= What is required =
Turn the rows below into a Markdown table with the columns "No." and "Line". Number every line in order and leave out blank lines.

= Given entries =

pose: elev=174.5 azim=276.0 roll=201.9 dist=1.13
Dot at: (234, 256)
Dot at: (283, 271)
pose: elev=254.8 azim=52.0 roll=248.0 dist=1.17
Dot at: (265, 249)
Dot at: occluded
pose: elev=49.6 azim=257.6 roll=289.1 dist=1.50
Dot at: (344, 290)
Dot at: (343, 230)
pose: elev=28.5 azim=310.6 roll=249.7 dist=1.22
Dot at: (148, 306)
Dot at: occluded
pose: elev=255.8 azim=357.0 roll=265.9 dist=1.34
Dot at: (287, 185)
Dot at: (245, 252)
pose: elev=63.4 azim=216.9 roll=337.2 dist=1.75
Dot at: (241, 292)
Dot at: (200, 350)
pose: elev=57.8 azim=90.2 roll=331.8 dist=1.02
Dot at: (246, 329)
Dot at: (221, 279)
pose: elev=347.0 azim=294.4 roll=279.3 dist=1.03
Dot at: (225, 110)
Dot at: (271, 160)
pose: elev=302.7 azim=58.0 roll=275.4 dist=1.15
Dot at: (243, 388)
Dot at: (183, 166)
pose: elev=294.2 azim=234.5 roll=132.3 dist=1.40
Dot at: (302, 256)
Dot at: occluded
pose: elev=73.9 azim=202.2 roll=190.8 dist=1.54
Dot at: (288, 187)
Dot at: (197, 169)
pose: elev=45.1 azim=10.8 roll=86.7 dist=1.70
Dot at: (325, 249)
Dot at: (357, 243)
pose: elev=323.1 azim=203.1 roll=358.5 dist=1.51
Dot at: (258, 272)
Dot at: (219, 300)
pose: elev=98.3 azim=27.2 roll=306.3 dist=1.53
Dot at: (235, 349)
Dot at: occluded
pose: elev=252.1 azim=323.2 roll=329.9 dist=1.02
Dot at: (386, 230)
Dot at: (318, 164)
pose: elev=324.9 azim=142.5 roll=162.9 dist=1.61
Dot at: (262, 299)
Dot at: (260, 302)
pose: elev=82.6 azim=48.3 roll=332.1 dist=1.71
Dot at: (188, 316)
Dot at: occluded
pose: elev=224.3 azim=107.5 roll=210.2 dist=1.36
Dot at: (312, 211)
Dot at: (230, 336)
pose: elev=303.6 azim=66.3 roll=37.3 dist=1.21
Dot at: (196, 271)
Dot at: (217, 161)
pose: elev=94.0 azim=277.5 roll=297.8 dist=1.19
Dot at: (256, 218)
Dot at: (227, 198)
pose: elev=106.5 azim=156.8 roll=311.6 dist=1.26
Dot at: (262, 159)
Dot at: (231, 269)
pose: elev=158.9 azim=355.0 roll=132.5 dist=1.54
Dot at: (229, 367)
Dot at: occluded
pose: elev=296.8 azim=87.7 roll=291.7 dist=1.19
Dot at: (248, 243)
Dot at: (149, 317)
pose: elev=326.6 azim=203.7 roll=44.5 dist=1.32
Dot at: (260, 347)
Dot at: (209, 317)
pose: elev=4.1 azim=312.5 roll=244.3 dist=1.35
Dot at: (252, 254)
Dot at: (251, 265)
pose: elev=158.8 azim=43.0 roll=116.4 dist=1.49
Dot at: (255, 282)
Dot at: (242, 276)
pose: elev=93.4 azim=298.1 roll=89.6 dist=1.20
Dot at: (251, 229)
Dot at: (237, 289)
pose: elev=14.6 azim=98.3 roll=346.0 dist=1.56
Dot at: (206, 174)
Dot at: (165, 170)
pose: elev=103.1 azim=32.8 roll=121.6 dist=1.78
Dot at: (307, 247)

= Answer in full =
| No. | Line |
|---|---|
| 1 | pose: elev=174.5 azim=276.0 roll=201.9 dist=1.13 |
| 2 | Dot at: (234, 256) |
| 3 | Dot at: (283, 271) |
| 4 | pose: elev=254.8 azim=52.0 roll=248.0 dist=1.17 |
| 5 | Dot at: (265, 249) |
| 6 | Dot at: occluded |
| 7 | pose: elev=49.6 azim=257.6 roll=289.1 dist=1.50 |
| 8 | Dot at: (344, 290) |
| 9 | Dot at: (343, 230) |
| 10 | pose: elev=28.5 azim=310.6 roll=249.7 dist=1.22 |
| 11 | Dot at: (148, 306) |
| 12 | Dot at: occluded |
| 13 | pose: elev=255.8 azim=357.0 roll=265.9 dist=1.34 |
| 14 | Dot at: (287, 185) |
| 15 | Dot at: (245, 252) |
| 16 | pose: elev=63.4 azim=216.9 roll=337.2 dist=1.75 |
| 17 | Dot at: (241, 292) |
| 18 | Dot at: (200, 350) |
| 19 | pose: elev=57.8 azim=90.2 roll=331.8 dist=1.02 |
| 20 | Dot at: (246, 329) |
| 21 | Dot at: (221, 279) |
| 22 | pose: elev=347.0 azim=294.4 roll=279.3 dist=1.03 |
| 23 | Dot at: (225, 110) |
| 24 | Dot at: (271, 160) |
| 25 | pose: elev=302.7 azim=58.0 roll=275.4 dist=1.15 |
| 26 | Dot at: (243, 388) |
| 27 | Dot at: (183, 166) |
| 28 | pose: elev=294.2 azim=234.5 roll=132.3 dist=1.40 |
| 29 | Dot at: (302, 256) |
| 30 | Dot at: occluded |
| 31 | pose: elev=73.9 azim=202.2 roll=190.8 dist=1.54 |
| 32 | Dot at: (288, 187) |
| 33 | Dot at: (197, 169) |
| 34 | pose: elev=45.1 azim=10.8 roll=86.7 dist=1.70 |
| 35 | Dot at: (325, 249) |
| 36 | Dot at: (357, 243) |
| 37 | pose: elev=323.1 azim=203.1 roll=358.5 dist=1.51 |
| 38 | Dot at: (258, 272) |
| 39 | Dot at: (219, 300) |
| 40 | pose: elev=98.3 azim=27.2 roll=306.3 dist=1.53 |
| 41 | Dot at: (235, 349) |
| 42 | Dot at: occluded |
| 43 | pose: elev=252.1 azim=323.2 roll=329.9 dist=1.02 |
| 44 | Dot at: (386, 230) |
| 45 | Dot at: (318, 164) |
| 46 | pose: elev=324.9 azim=142.5 roll=162.9 dist=1.61 |
| 47 | Dot at: (262, 299) |
| 48 | Dot at: (260, 302) |
| 49 | pose: elev=82.6 azim=48.3 roll=332.1 dist=1.71 |
| 50 | Dot at: (188, 316) |
| 51 | Dot at: occluded |
| 52 | pose: elev=224.3 azim=107.5 roll=210.2 dist=1.36 |
| 53 | Dot at: (312, 211) |
| 54 | Dot at: (230, 336) |
| 55 | pose: elev=303.6 azim=66.3 roll=37.3 dist=1.21 |
| 56 | Dot at: (196, 271) |
| 57 | Dot at: (217, 161) |
| 58 | pose: elev=94.0 azim=277.5 roll=297.8 dist=1.19 |
| 59 | Dot at: (256, 218) |
| 60 | Dot at: (227, 198) |
| 61 | pose: elev=106.5 azim=156.8 roll=311.6 dist=1.26 |
| 62 | Dot at: (262, 159) |
| 63 | Dot at: (231, 269) |
| 64 | pose: elev=158.9 azim=355.0 roll=132.5 dist=1.54 |
| 65 | Dot at: (229, 367) |
| 66 | Dot at: occluded |
| 67 | pose: elev=296.8 azim=87.7 roll=291.7 dist=1.19 |
| 68 | Dot at: (248, 243) |
| 69 | Dot at: (149, 317) |
| 70 | pose: elev=326.6 azim=203.7 roll=44.5 dist=1.32 |
| 71 | Dot at: (260, 347) |
| 72 | Dot at: (209, 317) |
| 73 | pose: elev=4.1 azim=312.5 roll=244.3 dist=1.35 |
| 74 | Dot at: (252, 254) |
| 75 | Dot at: (251, 265) |
| 76 | pose: elev=158.8 azim=43.0 roll=116.4 dist=1.49 |
| 77 | Dot at: (255, 282) |
| 78 | Dot at: (242, 276) |
| 79 | pose: elev=93.4 azim=298.1 roll=89.6 dist=1.20 |
| 80 | Dot at: (251, 229) |
| 81 | Dot at: (237, 289) |
| 82 | pose: elev=14.6 azim=98.3 roll=346.0 dist=1.56 |
| 83 | Dot at: (206, 174) |
| 84 | Dot at: (165, 170) |
| 85 | pose: elev=103.1 azim=32.8 roll=121.6 dist=1.78 |
| 86 | Dot at: (307, 247) |